On les connaît les râleurs, les ronchons, les ayatollah musicaux. Avec eux, l'insurrection gronde en permanence et cherche sans cesse une proie sur laquelle se décharger. Autant prévenir d'emblée ces charmants personnages, Scum of the Earth donne dans l'indus. Rien qu'avec ça, le trve warrior of steel a de quoi grogner : "le metal, c'est plus ce que c'était , gningnin, mieux avant, blabla...". Sauf que voilà, The Devil Made Me Do It est un album mutant de la pire espèce. Une sorte d'anomalie. Lâchons le morceau : l'indus du groupe, sur ce troisième essai, s'acoquine avec une cible idéale: le dubstep. Arrêt cardiaque du puriste qui imagine le carnage effectué sur sa musique et incompréhension dans le regard paniqué du profane qui ignore encore à quelle sauce il va être mangé...
Reprenons les choses dans l'ordre. Les malfaiteurs ne sont ici d'autres que les musiciens de Rob Zombie, dont le fameux Mike Riggs, guitariste de son état. Qui connaît donc la musique proposée par Rob Zombie aura déjà une idée de ce que renferme cet album. Les rythmes sont tranchants et le chant est proche de celui de feu-Manson. Les morceaux, eux, sont le plus souvent tubesques. The Devil Made Me Do It permet aux compères du Zombie de continuer à faire mumuse pendant que Monsieur tourne des films d'horreurs. Il est donc logique de rapprocher les deux projets. Les pistes sont rythmées, dansantes, décadentes. Scum of the Earth n'est pas fait pour se prendre la tête. Au contraire, l'objet serait même un peu idiot sur les bords (le morceau éponyme est à ce titre tristement remarquable, avec son refrain abrutissant scandé une centaine de fois en trois minutes).

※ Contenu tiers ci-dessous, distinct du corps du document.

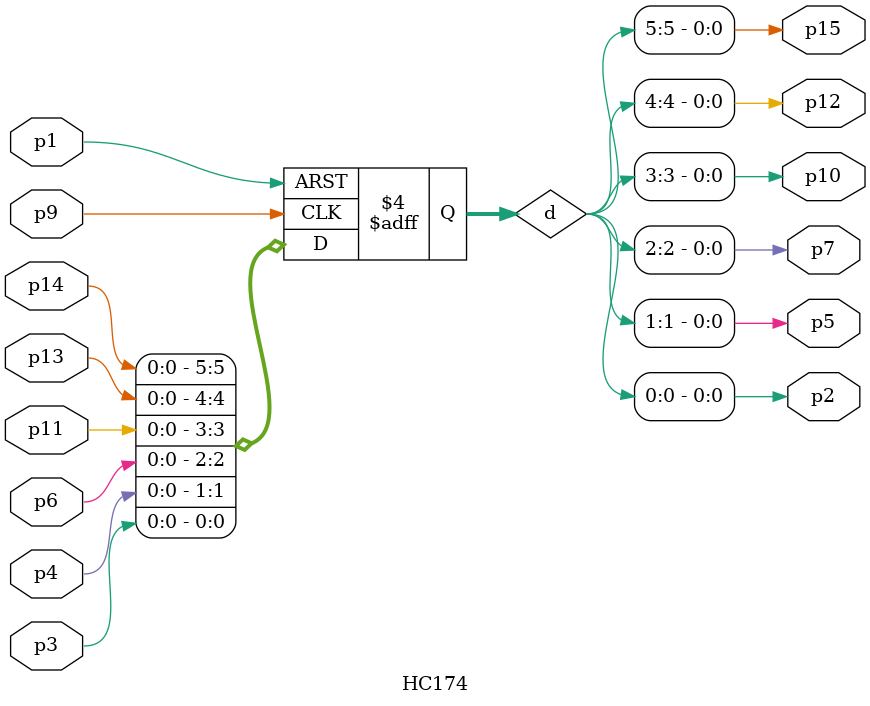
<source format=v>

module HC174(
    input wire p3,p4,p6,p11,p13,p14,
	input wire p9,p1,
	output wire p2,p5,p7,p10,p12,p15
);

reg [5:0] d=6'h00;
assign {p15,p12,p10,p7,p5,p2}=d;

always @(posedge p9 or negedge p1)begin
    if (~p1) d<=6'h00;
    else d<={p14,p13,p11,p6,p4,p3};
end

endmodule
</source>
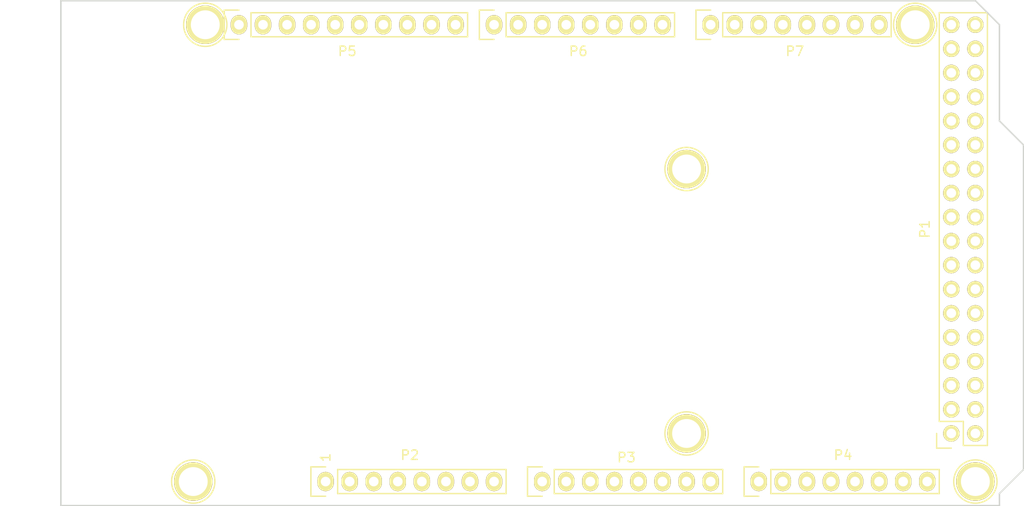
<source format=kicad_pcb>
(kicad_pcb (version 20221018) (generator pcbnew)

  (general
    (thickness 1.6)
  )

  (paper "A4")
  (title_block
    (date "mar. 31 mars 2015")
  )

  (layers
    (0 "F.Cu" signal)
    (31 "B.Cu" signal)
    (32 "B.Adhes" user "B.Adhesive")
    (33 "F.Adhes" user "F.Adhesive")
    (34 "B.Paste" user)
    (35 "F.Paste" user)
    (36 "B.SilkS" user "B.Silkscreen")
    (37 "F.SilkS" user "F.Silkscreen")
    (38 "B.Mask" user)
    (39 "F.Mask" user)
    (40 "Dwgs.User" user "User.Drawings")
    (41 "Cmts.User" user "User.Comments")
    (42 "Eco1.User" user "User.Eco1")
    (43 "Eco2.User" user "User.Eco2")
    (44 "Edge.Cuts" user)
    (45 "Margin" user)
    (46 "B.CrtYd" user "B.Courtyard")
    (47 "F.CrtYd" user "F.Courtyard")
    (48 "B.Fab" user)
    (49 "F.Fab" user)
  )

  (setup
    (pad_to_mask_clearance 0)
    (aux_axis_origin 103.378 121.666)
    (pcbplotparams
      (layerselection 0x0000030_80000001)
      (plot_on_all_layers_selection 0x0000000_00000000)
      (disableapertmacros false)
      (usegerberextensions false)
      (usegerberattributes true)
      (usegerberadvancedattributes true)
      (creategerberjobfile true)
      (dashed_line_dash_ratio 12.000000)
      (dashed_line_gap_ratio 3.000000)
      (svgprecision 4)
      (plotframeref false)
      (viasonmask false)
      (mode 1)
      (useauxorigin false)
      (hpglpennumber 1)
      (hpglpenspeed 20)
      (hpglpendiameter 15.000000)
      (dxfpolygonmode true)
      (dxfimperialunits true)
      (dxfusepcbnewfont true)
      (psnegative false)
      (psa4output false)
      (plotreference true)
      (plotvalue true)
      (plotinvisibletext false)
      (sketchpadsonfab false)
      (subtractmaskfromsilk false)
      (outputformat 1)
      (mirror false)
      (drillshape 1)
      (scaleselection 1)
      (outputdirectory "")
    )
  )

  (net 0 "")
  (net 1 "GND")
  (net 2 "/52(SCK)")
  (net 3 "/53(SS)")
  (net 4 "/50(MISO)")
  (net 5 "/51(MOSI)")
  (net 6 "/48")
  (net 7 "/49")
  (net 8 "/46")
  (net 9 "/47")
  (net 10 "/44")
  (net 11 "/45")
  (net 12 "/42")
  (net 13 "/43")
  (net 14 "/40")
  (net 15 "/41")
  (net 16 "/38")
  (net 17 "/39")
  (net 18 "/36")
  (net 19 "/37")
  (net 20 "/34")
  (net 21 "/35")
  (net 22 "/32")
  (net 23 "/33")
  (net 24 "/30")
  (net 25 "/31")
  (net 26 "/28")
  (net 27 "/29")
  (net 28 "/26")
  (net 29 "/27")
  (net 30 "/24")
  (net 31 "/25")
  (net 32 "/22")
  (net 33 "/23")
  (net 34 "+5V")
  (net 35 "/IOREF")
  (net 36 "/Reset")
  (net 37 "/Vin")
  (net 38 "/A0")
  (net 39 "/A1")
  (net 40 "/A2")
  (net 41 "/A3")
  (net 42 "/A4")
  (net 43 "/A5")
  (net 44 "/A6")
  (net 45 "/A7")
  (net 46 "/A8")
  (net 47 "/A9")
  (net 48 "/A10")
  (net 49 "/A11")
  (net 50 "/A12")
  (net 51 "/A13")
  (net 52 "/A14")
  (net 53 "/A15")
  (net 54 "/SCL")
  (net 55 "/SDA")
  (net 56 "/AREF")
  (net 57 "/13(**)")
  (net 58 "/12(**)")
  (net 59 "/11(**)")
  (net 60 "/10(**)")
  (net 61 "/9(**)")
  (net 62 "/8(**)")
  (net 63 "/7(**)")
  (net 64 "/6(**)")
  (net 65 "/5(**)")
  (net 66 "/4(**)")
  (net 67 "/3(**)")
  (net 68 "/2(**)")
  (net 69 "/20(SDA)")
  (net 70 "/21(SCL)")
  (net 71 "Net-(P8-Pad1)")
  (net 72 "Net-(P9-Pad1)")
  (net 73 "Net-(P10-Pad1)")
  (net 74 "Net-(P11-Pad1)")
  (net 75 "Net-(P12-Pad1)")
  (net 76 "Net-(P13-Pad1)")
  (net 77 "Net-(P2-Pad1)")
  (net 78 "+3V3")
  (net 79 "/1(Tx0)")
  (net 80 "/0(Rx0)")
  (net 81 "/14(Tx3)")
  (net 82 "/15(Rx3)")
  (net 83 "/16(Tx2)")
  (net 84 "/17(Rx2)")
  (net 85 "/18(Tx1)")
  (net 86 "/19(Rx1)")

  (footprint "Socket_Arduino_Mega:Socket_Strip_Arduino_2x18" (layer "F.Cu") (at 197.358 114.046 90))

  (footprint "Socket_Arduino_Mega:Socket_Strip_Arduino_1x08" (layer "F.Cu") (at 131.318 119.126))

  (footprint "Socket_Arduino_Mega:Socket_Strip_Arduino_1x08" (layer "F.Cu") (at 154.178 119.126))

  (footprint "Socket_Arduino_Mega:Socket_Strip_Arduino_1x08" (layer "F.Cu") (at 177.038 119.126))

  (footprint "Socket_Arduino_Mega:Socket_Strip_Arduino_1x10" (layer "F.Cu") (at 122.174 70.866))

  (footprint "Socket_Arduino_Mega:Socket_Strip_Arduino_1x08" (layer "F.Cu") (at 149.098 70.866))

  (footprint "Socket_Arduino_Mega:Socket_Strip_Arduino_1x08" (layer "F.Cu") (at 171.958 70.866))

  (footprint "Socket_Arduino_Mega:Arduino_1pin" (layer "F.Cu") (at 117.348 119.126))

  (footprint "Socket_Arduino_Mega:Arduino_1pin" (layer "F.Cu") (at 169.418 114.046))

  (footprint "Socket_Arduino_Mega:Arduino_1pin" (layer "F.Cu") (at 199.898 119.126))

  (footprint "Socket_Arduino_Mega:Arduino_1pin" (layer "F.Cu") (at 118.618 70.866))

  (footprint "Socket_Arduino_Mega:Arduino_1pin" (layer "F.Cu") (at 169.418 86.106))

  (footprint "Socket_Arduino_Mega:Arduino_1pin" (layer "F.Cu") (at 193.548 70.866))

  (gr_line (start 114.808 109.601) (end 114.808 118.491)
    (stroke (width 0.15) (type solid)) (layer "Dwgs.User") (tstamp 0333064f-52ea-4cdd-bdf0-64e2a774ae16))
  (gr_line (start 101.473 118.491) (end 101.473 109.601)
    (stroke (width 0.15) (type solid)) (layer "Dwgs.User") (tstamp 0ec35e5e-c625-481f-9d5c-d84d274f6d31))
  (gr_line (start 112.903 89.281) (end 97.028 89.281)
    (stroke (width 0.15) (type solid)) (layer "Dwgs.User") (tstamp 223d709b-2e9b-4b1d-b5e4-fb57026741cf))
  (gr_line (start 175.6156 96.774) (end 175.6156 90.7288)
    (stroke (width 0.15) (type solid)) (layer "Dwgs.User") (tstamp 2c73e94b-ed5f-4e92-841b-75cb7f0f9833))
  (gr_line (start 175.6156 90.7288) (end 179.4764 90.7288)
    (stroke (width 0.15) (type solid)) (layer "Dwgs.User") (tstamp 50c7c842-70e5-427a-89d7-5e93f8c3084c))
  (gr_line (start 112.903 77.851) (end 112.903 89.281)
    (stroke (width 0.15) (type solid)) (layer "Dwgs.User") (tstamp 6f8a36ef-2c49-4a81-9e78-fa40d5a3a2b6))
  (gr_circle (center 177.546 93.726) (end 178.816 93.726)
    (stroke (width 0.15) (type solid)) (fill none) (layer "Dwgs.User") (tstamp 82eb3dcc-61d3-418f-9c90-3c7f84862ddb))
  (gr_line (start 114.808 118.491) (end 101.473 118.491)
    (stroke (width 0.15) (type solid)) (layer "Dwgs.User") (tstamp 873621b8-1b8e-48af-afe3-39b72d631699))
  (gr_line (start 170.815 97.536) (end 165.735 97.536)
    (stroke (width 0.15) (type solid)) (layer "Dwgs.User") (tstamp 8d5a3ad8-ea4d-4706-a56b-6d8267c875d4))
  (gr_line (start 97.028 77.851) (end 112.903 77.851)
    (stroke (width 0.15) (type solid)) (layer "Dwgs.User") (tstamp 907773a8-02f2-423d-b827-18ab362fbc85))
  (gr_line (start 165.735 97.536) (end 165.735 89.916)
    (stroke (width 0.15) (type solid)) (layer "Dwgs.User") (tstamp 95417f42-5813-4918-9611-d76031bd5746))
  (gr_line (start 175.6156 96.774) (end 179.4764 96.774)
    (stroke (width 0.15) (type solid)) (layer "Dwgs.User") (tstamp b1d4800b-af9c-4b78-8189-2fad88ba3ccb))
  (gr_line (start 97.028 89.281) (end 97.028 77.851)
    (stroke (width 0.15) (type solid)) (layer "Dwgs.User") (tstamp c41e65bb-60c7-4776-babe-6cd9b1a6f810))
  (gr_line (start 170.815 89.916) (end 170.815 97.536)
    (stroke (width 0.15) (type solid)) (layer "Dwgs.User") (tstamp caefa3c4-9a5c-4041-8472-f6a49d29008e))
  (gr_line (start 165.735 89.916) (end 170.815 89.916)
    (stroke (width 0.15) (type solid)) (layer "Dwgs.User") (tstamp e1d1640e-668e-4fd2-a9e7-61ce7685f182))
  (gr_line (start 101.473 109.601) (end 114.808 109.601)
    (stroke (width 0.15) (type solid)) (layer "Dwgs.User") (tstamp e2169f6c-3063-4e7e-b2e5-c593ad849f1d))
  (gr_line (start 179.4764 96.774) (end 179.4764 90.7288)
    (stroke (width 0.15) (type solid)) (layer "Dwgs.User") (tstamp f061108d-cd55-48b6-a5d3-8c3b1023b68e))
  (gr_line (start 202.438 120.396) (end 202.438 121.666)
    (stroke (width 0.15) (type solid)) (layer "Edge.Cuts") (tstamp 0413300d-7cf7-4977-8568-57f16ba7fdbe))
  (gr_line (start 204.978 117.856) (end 202.438 120.396)
    (stroke (width 0.15) (type solid)) (layer "Edge.Cuts") (tstamp 19644a86-6170-40eb-b929-d96e6920841b))
  (gr_line (start 202.438 81.026) (end 204.978 83.566)
    (stroke (width 0.15) (type solid)) (layer "Edge.Cuts") (tstamp 3d9dcc4d-6a65-401f-b70f-16d69a976fdb))
  (gr_line (start 202.438 70.866) (end 202.438 81.026)
    (stroke (width 0.15) (type solid)) (layer "Edge.Cuts") (tstamp 557c9f76-fa02-42bc-92da-daccb4ef6944))
  (gr_line (start 103.378 68.326) (end 199.898 68.326)
    (stroke (width 0.15) (type solid)) (layer "Edge.Cuts") (tstamp 73ecb6d0-2012-40df-a830-9b1492036b27))
  (gr_line (start 199.898 68.326) (end 202.438 70.866)
    (stroke (width 0.15) (type solid)) (layer "Edge.Cuts") (tstamp 88da9952-e0a9-4b7d-9f93-01a19bdbed86))
  (gr_line (start 204.978 83.566) (end 204.978 117.856)
    (stroke (width 0.15) (type solid)) (layer "Edge.Cuts") (tstamp 8e158f40-7b69-4fd9-a83d-b5c3c2862388))
  (gr_line (start 103.378 121.666) (end 103.378 68.326)
    (stroke (width 0.15) (type solid)) (layer "Edge.Cuts") (tstamp 9fa57a2f-b5bd-43c0-9b0c-e003d891e094))
  (gr_line (start 202.438 121.666) (end 103.378 121.666)
    (stroke (width 0.15) (type solid)) (layer "Edge.Cuts") (tstamp a822c822-7dd8-4b69-b048-99ef2c97c134))
  (gr_text "1" (at 131.318 116.586 90) (layer "F.SilkS") (tstamp efde8fda-f5d5-4e1f-b798-113305e63d59)
    (effects (font (size 1 1) (thickness 0.15)))
  )

)

</source>
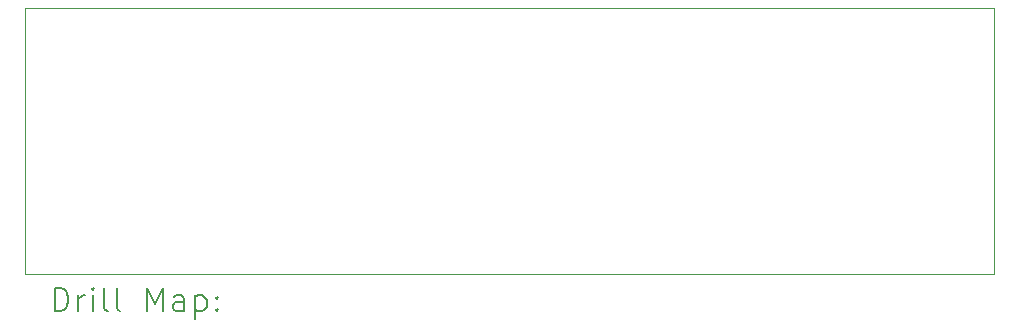
<source format=gbr>
%TF.GenerationSoftware,KiCad,Pcbnew,6.0.9-8da3e8f707~116~ubuntu20.04.1*%
%TF.CreationDate,2022-11-07T18:33:13+00:00*%
%TF.ProjectId,slrm,736c726d-2e6b-4696-9361-645f70636258,rev?*%
%TF.SameCoordinates,Original*%
%TF.FileFunction,Drillmap*%
%TF.FilePolarity,Positive*%
%FSLAX45Y45*%
G04 Gerber Fmt 4.5, Leading zero omitted, Abs format (unit mm)*
G04 Created by KiCad (PCBNEW 6.0.9-8da3e8f707~116~ubuntu20.04.1) date 2022-11-07 18:33:13*
%MOMM*%
%LPD*%
G01*
G04 APERTURE LIST*
%ADD10C,0.100000*%
%ADD11C,0.200000*%
G04 APERTURE END LIST*
D10*
X10873569Y-8392145D02*
X19078802Y-8392145D01*
X19078802Y-8392145D02*
X19078802Y-10640810D01*
X19078802Y-10640810D02*
X10873569Y-10640810D01*
X10873569Y-10640810D02*
X10873569Y-8392145D01*
D11*
X11126188Y-10956286D02*
X11126188Y-10756286D01*
X11173807Y-10756286D01*
X11202379Y-10765810D01*
X11221426Y-10784857D01*
X11230950Y-10803905D01*
X11240474Y-10842000D01*
X11240474Y-10870572D01*
X11230950Y-10908667D01*
X11221426Y-10927714D01*
X11202379Y-10946762D01*
X11173807Y-10956286D01*
X11126188Y-10956286D01*
X11326188Y-10956286D02*
X11326188Y-10822952D01*
X11326188Y-10861048D02*
X11335712Y-10842000D01*
X11345236Y-10832476D01*
X11364284Y-10822952D01*
X11383331Y-10822952D01*
X11449998Y-10956286D02*
X11449998Y-10822952D01*
X11449998Y-10756286D02*
X11440474Y-10765810D01*
X11449998Y-10775333D01*
X11459522Y-10765810D01*
X11449998Y-10756286D01*
X11449998Y-10775333D01*
X11573807Y-10956286D02*
X11554760Y-10946762D01*
X11545236Y-10927714D01*
X11545236Y-10756286D01*
X11678569Y-10956286D02*
X11659522Y-10946762D01*
X11649998Y-10927714D01*
X11649998Y-10756286D01*
X11907141Y-10956286D02*
X11907141Y-10756286D01*
X11973807Y-10899143D01*
X12040474Y-10756286D01*
X12040474Y-10956286D01*
X12221426Y-10956286D02*
X12221426Y-10851524D01*
X12211903Y-10832476D01*
X12192855Y-10822952D01*
X12154760Y-10822952D01*
X12135712Y-10832476D01*
X12221426Y-10946762D02*
X12202379Y-10956286D01*
X12154760Y-10956286D01*
X12135712Y-10946762D01*
X12126188Y-10927714D01*
X12126188Y-10908667D01*
X12135712Y-10889619D01*
X12154760Y-10880095D01*
X12202379Y-10880095D01*
X12221426Y-10870572D01*
X12316665Y-10822952D02*
X12316665Y-11022952D01*
X12316665Y-10832476D02*
X12335712Y-10822952D01*
X12373807Y-10822952D01*
X12392855Y-10832476D01*
X12402379Y-10842000D01*
X12411903Y-10861048D01*
X12411903Y-10918191D01*
X12402379Y-10937238D01*
X12392855Y-10946762D01*
X12373807Y-10956286D01*
X12335712Y-10956286D01*
X12316665Y-10946762D01*
X12497617Y-10937238D02*
X12507141Y-10946762D01*
X12497617Y-10956286D01*
X12488093Y-10946762D01*
X12497617Y-10937238D01*
X12497617Y-10956286D01*
X12497617Y-10832476D02*
X12507141Y-10842000D01*
X12497617Y-10851524D01*
X12488093Y-10842000D01*
X12497617Y-10832476D01*
X12497617Y-10851524D01*
M02*

</source>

On le sait, quand le chat n'est pas là, les souris dansent (et se droguent surement, mais chut). Et comme Zombie est occupé, ses potes laissent ici libre cours à leur folie créatrice, qui se porte donc ici vers le dubstep. Le dubstep, c'est ce courant de musique électronique récemment popularisé par Skrillex et introduit dans notre milieu par Korn. Le principe en est simple : renforcer les basses, déstructurer les sons, rajouter des "wüb-wûbzoom-zoom" un peu partout et exploser dans tous les sens. Pour faire bref : le dubstep est un truc de djeunz. Killers et British Steel sont dépassés les mecs. D'ailleurs, la guitare commence à se faire has-been d'une manière générale chez nos chères têtes blondes. Et ça, Scum of The Earth l'a bien compris. Bienvenue au XXIème siècle, wubwub.
L'alliance du dubstep et du metal est peut-être récente, mais pas nouvelle. Et si Korn avait réussit son essai, le résultat obtenu par Scum of the Earth laisse quant à lui plutôt dubitatif. Certes, certains morceaux sont des tubes de la trempe d'un "Drugula". Ce sera le cas de "Born Again Masochist", "Sounds of the Dead" ou "Pray". Ces morceaux, semblables aux autres pistes de l'album, sont simplement plus efficaces. Quant aux autres morceaux, justement, ils ne sont souvent qu'une successions d'éléments électroniques agressifs et de guitares tranchantes aux rythmes saccadés. L'organique et le synthétique s'entremêlent dans une joyeuse effusion de n'importe quoi. Sauf que passée l'excitation de la première écoute, les suivantes donnent l'impression d'avoir une éponge à la place du cerveau. On s'en prend plein la tronche en permanence et... c'est tout. Bon. Ce n'est pas désagréable, loin de là, mais l’intérêt est rapidement limité.
Et tout le problème est ici. Si c'est les premières écoutes sont assez plaisantes, voire carrément enthousiasmantes, l'objet devient très vite irritant et fatiguant. A trop forcer sur les rythmes et l'aspect déstructuré de l'infernale fusion indus' / dubstep, les musiciens semblent en oublier de faire... de la musique. Scum of the Earth n'est pas musical. C'est énergique, enthousiasmant, rigolo, innovant, idiot, affligeant, wubwub, ce qu'on veut sauf musical. Du coup, The Devil Made Me Do It sera écouté cinq fois, le sourire chaque fois décroissant, avant d'être remisé au placard, lieu où l'album attendra d'être ressorti à l'occasion une hypothétique soirée bière-pizza-bière-FPS-bière. C'était rigolo. Suivant.